Ars Technica 2018-01-19

Enlarge / If you bought directly from OnePlus in the last two months or so, double-check your credit statements.

Earlier this week, numerous reports of credit card fraud started pouring in from OnePlus users. On the company's forums, customers said that credit cards used to purchase a OnePlus smartphone recently were also seeing bogus charges, so OnePlus launched an investigation into the reports. It's now a few days later, and the company has admitted that its servers were compromised—"up to 40k users" may have had their credit card data stolen.

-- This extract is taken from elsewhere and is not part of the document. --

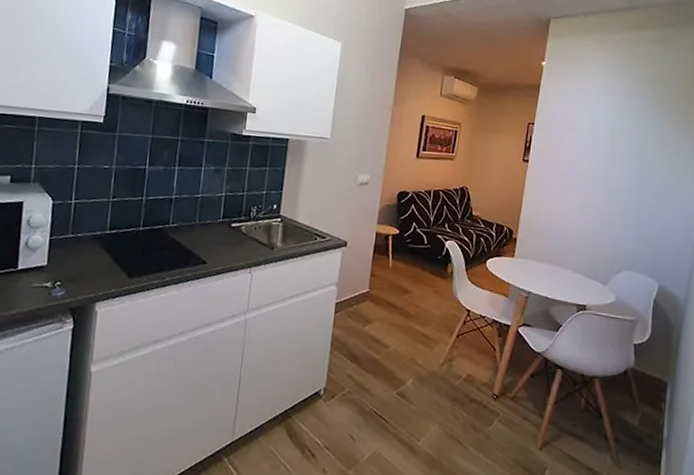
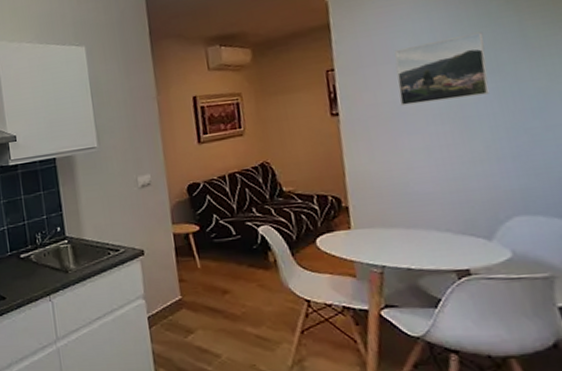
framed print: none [572,121,639,173] -> present [394,31,489,106]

OnePlus has posted an FAQ on the incident. "One of our systems was attacked," the post reads. "A malicious script was injected into the payment page code to sniff out credit card info while it was being entered." OnePlus believes the script was functional from "mid-November 2017" to January 11, 2018, and it captured credit card numbers, expiration dates, and security codes that were typed into the site during that time. Users that paid via PayPal or a previously-entered credit card information are not believed to be affected.

OnePlus says it "cannot apologize enough for letting something like this happen." The company is contacting accounts it believes to have been affect via email, and OnePlus says it is "working with our current payment providers to implement a more secure credit card payment method, as well as conducting an in-depth security audit."